**Tim Ferriss** (0:00)
Hello, boys and girls, ladies and germs. This is Tim Ferris. Welcome to another episode of The Tim Ferris Show. This episode is a brand new experiment called Meditation Monday. That means in addition to my long-form interviews each week, every Monday, I will be bringing you a short 10-minute or so meditation, which will help you for the rest of the week. Over this four-episode series, you'll develop a Zen toolkit specifically to help you find greater calm, peace, and effectiveness in your daily life. The teacher, Henry Shukman, has been on my podcast twice before. He is one of only a few dozen masters in the world authorized to teach what is called Sanbo Zen. I have found this particularly interesting and effective, and now he'll be your teacher. I've been using Henry's app, The Way, once, often twice a day, and it has lowered my anxiety more than I thought possible. As a listener of the show, you yourself can get 30 free sessions by visiting thewayapp.com. So if you like what you hear in these meditations, which will be valuable in and of themselves, you can get 30 free sessions by going to thewayapp.com/tim.
For the time being, please enjoy this Meditation Monday with Henry Shukman.
**Henry Shukman** (1:09)
Welcome to this meditation with me, Henry Shukman, on working with stress. Stress is a universal human phenomenon, and it's terribly widespread today in the way we are conditioned and socialized, and the way we lead our lives with a constant pursuit of productivity, et cetera. Many pressures on us all the time. I personally grew up with a lot of stress from a very difficult chronic illness throughout my childhood that was highly stressful. And the moment I started to meditate around the age of 25, it made a massive difference to how I dealt with stress. So I hope to share something of that right now. We might think of stress as a thing that we want to kind of eliminate. And there's a lot of research that meditation can greatly help with that. But it's a counterintuitive way. The way to reduce stress is not to fight it. It's actually to learn to allow it and include it. That is the meditative approach. So let's come into a comfortable seated position and we'll see how this can work. Yeah, get yourself settled. Find a comfortable position. Close the eyes or lower the gaze with the eyes open if you prefer that. Make any micro adjustments of the body that will help you settle in. Just be in a position that feels good to you right now.
Let's take a deeper inhale, fill the lungs, and slowly let it out. Let the breath turn and once again fill the lungs. Hold it a moment and slowly exhale. And one more time, filling the lungs, holding a moment and releasing. And letting the breath return to its natural rhythm. So we're going to begin by becoming aware of the body. Feel your feet on the floor or whatever surface is beneath them. Just sense the contact that they're making. Feel your seat below your buttocks and whatever they're resting on. Feel that contact and perhaps some pressure. And be aware of your head now. Just sense your head and let it be in a restful position.
Now, let your shoulders, arms and hands relax. Let them go slack. Let them hang like old ropes.

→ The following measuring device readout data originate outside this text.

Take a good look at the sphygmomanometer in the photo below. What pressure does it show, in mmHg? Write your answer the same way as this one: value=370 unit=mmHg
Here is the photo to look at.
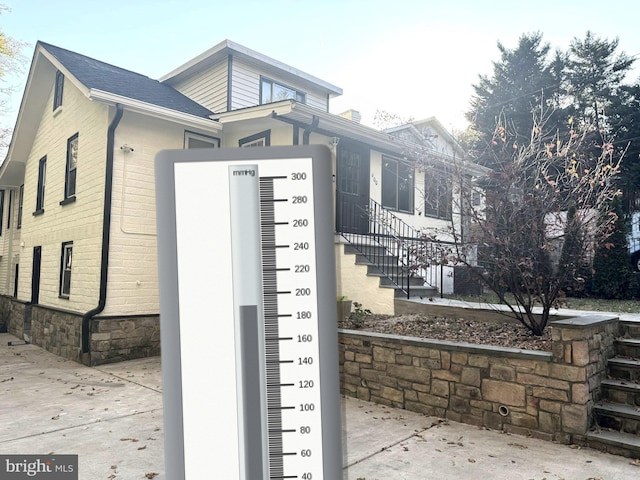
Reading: value=190 unit=mmHg
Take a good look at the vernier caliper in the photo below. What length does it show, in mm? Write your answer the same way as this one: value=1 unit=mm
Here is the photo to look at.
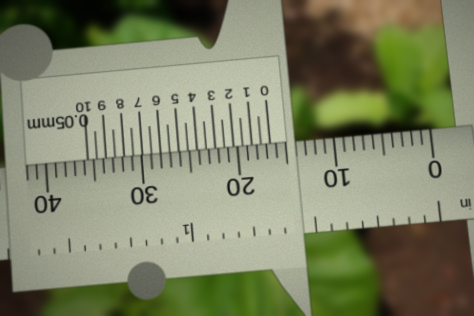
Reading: value=16.6 unit=mm
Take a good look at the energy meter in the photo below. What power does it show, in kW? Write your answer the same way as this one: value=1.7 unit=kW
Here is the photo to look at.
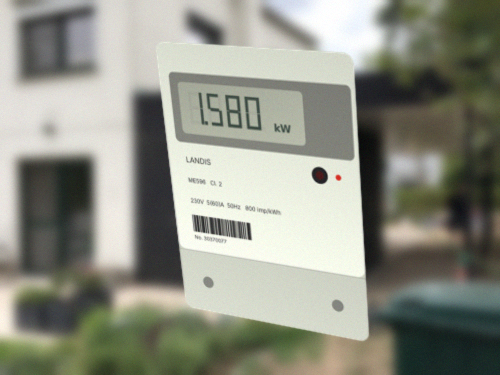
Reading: value=1.580 unit=kW
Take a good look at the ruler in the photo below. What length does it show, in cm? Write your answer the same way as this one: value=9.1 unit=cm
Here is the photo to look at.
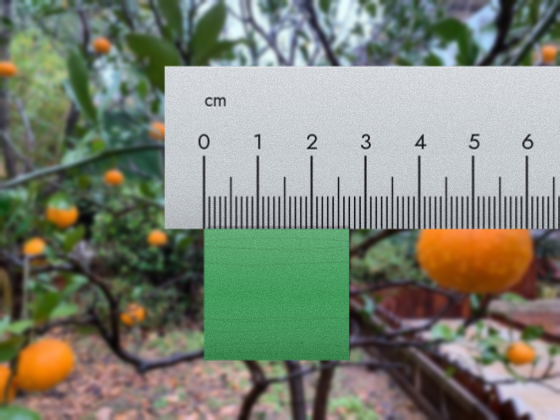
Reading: value=2.7 unit=cm
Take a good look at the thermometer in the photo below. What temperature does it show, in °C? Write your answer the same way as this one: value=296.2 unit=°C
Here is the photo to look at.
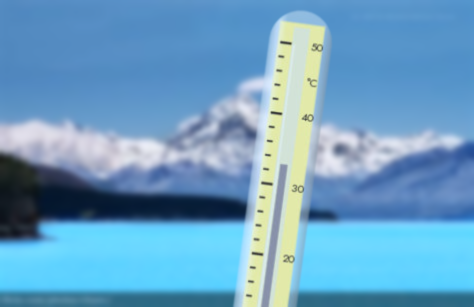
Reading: value=33 unit=°C
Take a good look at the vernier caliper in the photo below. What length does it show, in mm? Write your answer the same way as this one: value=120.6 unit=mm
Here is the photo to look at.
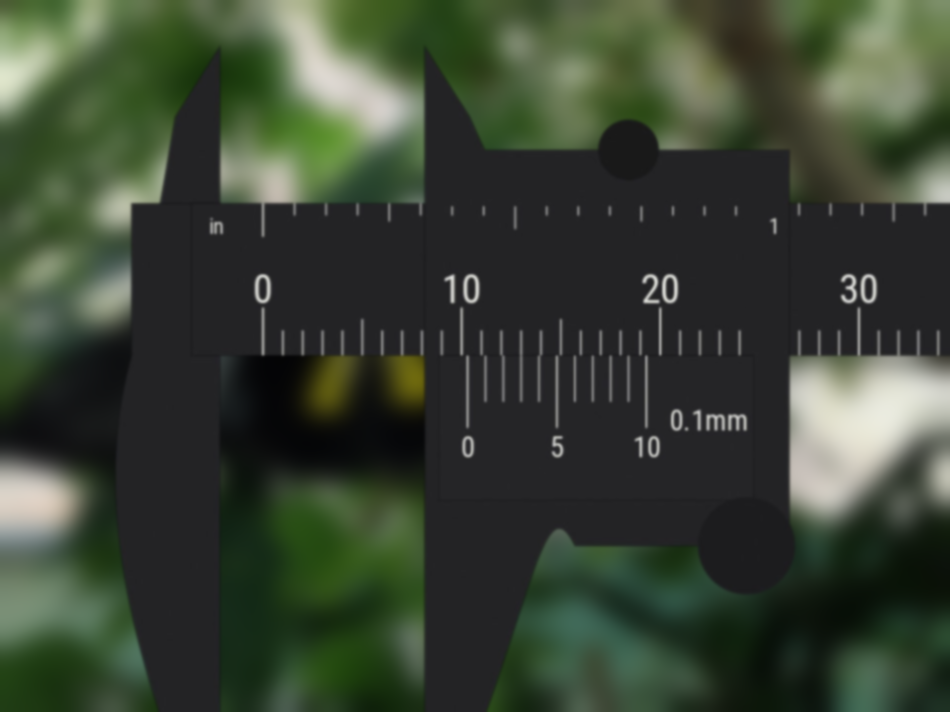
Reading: value=10.3 unit=mm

Let your legs also be completely relaxed, loose. So both arms and both legs are really at ease. They're not doing anything.
**SPEAKER_3** (4:39)
Slack.
**Henry Shukman** (4:43)
And let the whole torso, the chest area, the belly area, and the whole back of the body, let it all be relaxed, at ease. So just see if you can get a quick sense of the whole body. May almost be like a mental image of the whole body. Just sitting here, being still, and coming into its own state of rest.
So, stress shows up as a physical sensation in the chest. Some research suggests 94% of people experience stress in the chest area, if they look for it as a physical sensation. So just see now, how's your stress level right now? Can you sense any kind of sensation in the chest that might be associated with it? Perhaps a certain kind of tightness, or a certain heat, or sense of activation in the chest, or weight, or density? Then just back off from that and bring your awareness to the surface of your whole ribcage, the skin around your ribcage. Let that sheath around the ribcage become soft and warm, like warm wax. Let it be warm. And notice that in its softness and its warmth, it can contain and allow any other energies that are within the chest area. So whatever other kinds of energy may be subtly arising in the upper torso, this softness encircling them, softness of our ribcage and of the sheath around the ribcage that's warm and soft, it can hold all energies. It can allow them. So we're not actually trying to get rid of anything. We're developing or rediscovering our capacity to allow any sensations that are uncomfortable or uneasy. There's a way in which we can already be able to allow them and include them. It's as if there's a part of us that has an inbuilt capacity for patience, for a certain flavor of kindness, of compassion for ourselves.